In selecting the measure of active case finding (ACF) yield in the Kampala, Uganda, study,1 we carefully considered most of the points raised by Drs Van Rie and Hanrahan. The authors pose a valid question that we need to think about with regard to policy decision making for ACF. There is currently no gold standard measure of ACF yield. Our goal was to present the ACF yield from a general urban population community in the context of a high tuberculosis (TB) burden setting.
We chose to use the number needed to screen (NNS) as our measure of yield because it is a reasonable generic metric that can be used as guide for policy makers who might want to compare efficiency across separate screening programs within the same local context. The NNS presented in our study was based on results from home-based self-collected sputum by patients and not sputum induction, an approach we believe is easy to implement in the ‘real world’. Several other ACF studies conducted in Africa have used similar basic sputum collection strategies rather than sputum induction.2–4 It is unlikely that induction would often be performed in community active case finding settings, given the stringent infrastructural requirements. In our results, the NNS based on positive smears only was 170 and the NNS from the combined positive smears and/or cultures was 131. As the authors suggest, AFC yield measured by the NNS to start one detected case on TB treatment could be an informative end-point, as it captures both the process (screening effort), and the intermediate outcome (placement on treatment) of ACF detection that impacts infectiousness. All the 39 cases found by ACF were actively referred for TB treatment, in which case the suggested measure would not have provided new information.
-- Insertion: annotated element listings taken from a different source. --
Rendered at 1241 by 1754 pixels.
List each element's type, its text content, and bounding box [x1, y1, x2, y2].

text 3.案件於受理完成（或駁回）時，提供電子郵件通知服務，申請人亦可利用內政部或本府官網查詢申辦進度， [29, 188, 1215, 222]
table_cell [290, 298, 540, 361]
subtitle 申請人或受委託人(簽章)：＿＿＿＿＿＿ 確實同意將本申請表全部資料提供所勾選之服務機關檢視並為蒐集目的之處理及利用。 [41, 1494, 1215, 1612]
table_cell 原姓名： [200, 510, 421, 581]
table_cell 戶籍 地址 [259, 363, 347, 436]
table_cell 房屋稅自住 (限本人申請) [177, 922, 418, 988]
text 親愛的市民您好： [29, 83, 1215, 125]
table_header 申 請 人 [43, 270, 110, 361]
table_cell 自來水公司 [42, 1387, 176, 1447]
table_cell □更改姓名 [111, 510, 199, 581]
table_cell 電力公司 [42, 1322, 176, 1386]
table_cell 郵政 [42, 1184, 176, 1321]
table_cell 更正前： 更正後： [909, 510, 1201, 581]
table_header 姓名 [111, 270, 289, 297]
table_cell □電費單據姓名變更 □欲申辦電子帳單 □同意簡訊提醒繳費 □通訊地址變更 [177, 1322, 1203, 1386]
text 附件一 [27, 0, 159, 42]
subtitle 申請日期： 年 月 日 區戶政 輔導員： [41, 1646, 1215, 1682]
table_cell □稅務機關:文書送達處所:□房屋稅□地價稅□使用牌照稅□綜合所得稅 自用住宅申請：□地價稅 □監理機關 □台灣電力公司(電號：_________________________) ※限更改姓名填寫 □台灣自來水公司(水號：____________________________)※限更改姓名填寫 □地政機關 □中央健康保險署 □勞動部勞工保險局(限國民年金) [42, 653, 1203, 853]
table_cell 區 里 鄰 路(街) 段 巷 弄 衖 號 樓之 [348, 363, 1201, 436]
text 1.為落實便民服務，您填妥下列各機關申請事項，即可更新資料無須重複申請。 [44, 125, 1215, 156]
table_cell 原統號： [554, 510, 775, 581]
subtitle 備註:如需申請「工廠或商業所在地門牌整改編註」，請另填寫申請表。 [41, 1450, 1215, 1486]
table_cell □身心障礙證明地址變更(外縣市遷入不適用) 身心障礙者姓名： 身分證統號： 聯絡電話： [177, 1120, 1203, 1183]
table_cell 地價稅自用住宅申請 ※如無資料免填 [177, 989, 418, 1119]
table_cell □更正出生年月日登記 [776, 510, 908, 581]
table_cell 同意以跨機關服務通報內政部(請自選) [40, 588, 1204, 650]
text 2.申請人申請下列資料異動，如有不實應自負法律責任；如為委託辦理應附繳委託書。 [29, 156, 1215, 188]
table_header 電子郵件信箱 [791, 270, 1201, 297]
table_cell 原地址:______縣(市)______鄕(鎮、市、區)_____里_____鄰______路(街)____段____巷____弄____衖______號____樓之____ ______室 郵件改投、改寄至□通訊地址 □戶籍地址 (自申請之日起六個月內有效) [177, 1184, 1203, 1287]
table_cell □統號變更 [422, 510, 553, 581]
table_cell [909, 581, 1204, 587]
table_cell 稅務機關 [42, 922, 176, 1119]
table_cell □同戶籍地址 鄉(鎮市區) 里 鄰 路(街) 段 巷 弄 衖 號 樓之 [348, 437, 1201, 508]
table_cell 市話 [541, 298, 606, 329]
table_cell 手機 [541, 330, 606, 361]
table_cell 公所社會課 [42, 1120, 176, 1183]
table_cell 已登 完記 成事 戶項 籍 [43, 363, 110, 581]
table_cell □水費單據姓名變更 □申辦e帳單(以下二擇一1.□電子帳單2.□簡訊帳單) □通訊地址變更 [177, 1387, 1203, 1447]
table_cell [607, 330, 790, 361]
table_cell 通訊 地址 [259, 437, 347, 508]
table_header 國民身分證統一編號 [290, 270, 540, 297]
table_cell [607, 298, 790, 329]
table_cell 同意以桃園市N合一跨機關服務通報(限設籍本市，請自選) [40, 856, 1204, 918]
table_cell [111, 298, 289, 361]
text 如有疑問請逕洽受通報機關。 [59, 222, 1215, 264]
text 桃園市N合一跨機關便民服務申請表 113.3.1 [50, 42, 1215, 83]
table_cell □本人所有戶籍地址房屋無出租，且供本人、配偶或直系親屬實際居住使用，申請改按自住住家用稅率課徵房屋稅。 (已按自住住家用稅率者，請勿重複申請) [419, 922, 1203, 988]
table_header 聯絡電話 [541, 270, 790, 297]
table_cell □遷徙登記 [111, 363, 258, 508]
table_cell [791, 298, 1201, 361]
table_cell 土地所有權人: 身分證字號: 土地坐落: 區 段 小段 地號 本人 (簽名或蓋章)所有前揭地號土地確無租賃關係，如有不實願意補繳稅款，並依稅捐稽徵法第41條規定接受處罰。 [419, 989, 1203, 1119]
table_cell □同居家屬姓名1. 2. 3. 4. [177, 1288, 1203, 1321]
Improved passive case finding (PCF) was examined extensively by the FIDELIS study projects conducted in high-burden countries,5 and has been shown to increase case detection in the short term. However, it is important to note that PCF has the potential to reach mostly persons with relatively good health-seeking behavior who visit traditional public or private health facilities. In our study, the high proportion (77%) of ACF-detected TB cases who had attempted to seek health care for cough should be interpreted with caution. More than half of those patients had sought care from traditional healers and local drug stores that do not have the capacity to diagnose TB; therefore, even with improved passive case finding they would still likely be missed.
Regardless of the measure of yield, it is important to reiterate that so far the strongest justification for ACF is the potential benefit of early case detection and interruption of TB transmission,6 if properly implemented and followed by prompt treatment initiation for identified cases. From an epidemiologic and policy point of view the measure that captures both the magnitude of effect on reduction in transmission and the amount of resource use should therefore be the most relevant to policy makers in TB control. A cost-effectiveness analysis comparing ACF and PCF strategies is certainly needed.